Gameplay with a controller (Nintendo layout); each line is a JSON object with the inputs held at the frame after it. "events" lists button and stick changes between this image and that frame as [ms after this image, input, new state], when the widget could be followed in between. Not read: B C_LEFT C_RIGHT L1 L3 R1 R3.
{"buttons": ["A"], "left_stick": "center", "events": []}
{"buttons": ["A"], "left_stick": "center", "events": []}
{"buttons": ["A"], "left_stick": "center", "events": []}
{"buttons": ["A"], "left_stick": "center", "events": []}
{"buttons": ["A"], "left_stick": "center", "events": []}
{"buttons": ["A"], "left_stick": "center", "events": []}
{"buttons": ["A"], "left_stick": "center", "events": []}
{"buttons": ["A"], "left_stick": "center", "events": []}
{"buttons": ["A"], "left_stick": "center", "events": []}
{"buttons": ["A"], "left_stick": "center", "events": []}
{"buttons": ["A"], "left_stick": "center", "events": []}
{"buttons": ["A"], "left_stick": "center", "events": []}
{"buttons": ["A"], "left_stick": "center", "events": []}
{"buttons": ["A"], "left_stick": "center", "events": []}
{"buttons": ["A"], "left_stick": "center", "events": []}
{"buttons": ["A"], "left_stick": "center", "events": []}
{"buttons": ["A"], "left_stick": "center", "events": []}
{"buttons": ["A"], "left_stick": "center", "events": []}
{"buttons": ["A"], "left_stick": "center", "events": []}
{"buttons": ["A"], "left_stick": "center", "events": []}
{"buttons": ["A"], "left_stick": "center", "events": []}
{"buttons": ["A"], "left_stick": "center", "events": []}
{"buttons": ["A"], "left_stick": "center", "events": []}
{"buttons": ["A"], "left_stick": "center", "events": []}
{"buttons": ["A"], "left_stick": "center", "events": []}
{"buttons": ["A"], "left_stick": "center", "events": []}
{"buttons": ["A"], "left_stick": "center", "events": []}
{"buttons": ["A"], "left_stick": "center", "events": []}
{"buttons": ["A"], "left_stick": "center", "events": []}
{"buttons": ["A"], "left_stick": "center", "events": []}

==================================================

Copy out the records above exactly and completely.

Gameplay with a controller (Nintendo layout); each line is a JSON object with the inputs held at the frame after it. "events" lists button and stick changes between this image and that frame as [ms after this image, input, new state], when the widget could be followed in between. Not read: B C_LEFT C_RIGHT L1 L3 R1 R3.
{"buttons": ["A"], "left_stick": "center", "events": []}
{"buttons": ["A"], "left_stick": "center", "events": []}
{"buttons": ["A"], "left_stick": "center", "events": []}
{"buttons": ["A"], "left_stick": "center", "events": []}
{"buttons": ["A"], "left_stick": "center", "events": []}
{"buttons": ["A"], "left_stick": "center", "events": []}
{"buttons": ["A"], "left_stick": "center", "events": []}
{"buttons": ["A"], "left_stick": "center", "events": []}
{"buttons": ["A"], "left_stick": "center", "events": []}
{"buttons": ["A"], "left_stick": "center", "events": []}
{"buttons": ["A"], "left_stick": "center", "events": []}
{"buttons": ["A"], "left_stick": "center", "events": []}
{"buttons": ["A"], "left_stick": "center", "events": []}
{"buttons": ["A"], "left_stick": "center", "events": []}
{"buttons": ["A"], "left_stick": "center", "events": []}
{"buttons": ["A"], "left_stick": "center", "events": []}
{"buttons": ["A"], "left_stick": "center", "events": []}
{"buttons": ["A"], "left_stick": "center", "events": []}
{"buttons": ["A"], "left_stick": "center", "events": []}
{"buttons": ["A"], "left_stick": "center", "events": []}
{"buttons": ["A"], "left_stick": "center", "events": []}
{"buttons": ["A"], "left_stick": "center", "events": []}
{"buttons": ["A"], "left_stick": "center", "events": []}
{"buttons": ["A"], "left_stick": "center", "events": []}
{"buttons": ["A"], "left_stick": "center", "events": []}
{"buttons": ["A"], "left_stick": "center", "events": []}
{"buttons": ["A"], "left_stick": "center", "events": []}
{"buttons": ["A"], "left_stick": "center", "events": []}
{"buttons": ["A"], "left_stick": "center", "events": []}
{"buttons": ["A"], "left_stick": "center", "events": []}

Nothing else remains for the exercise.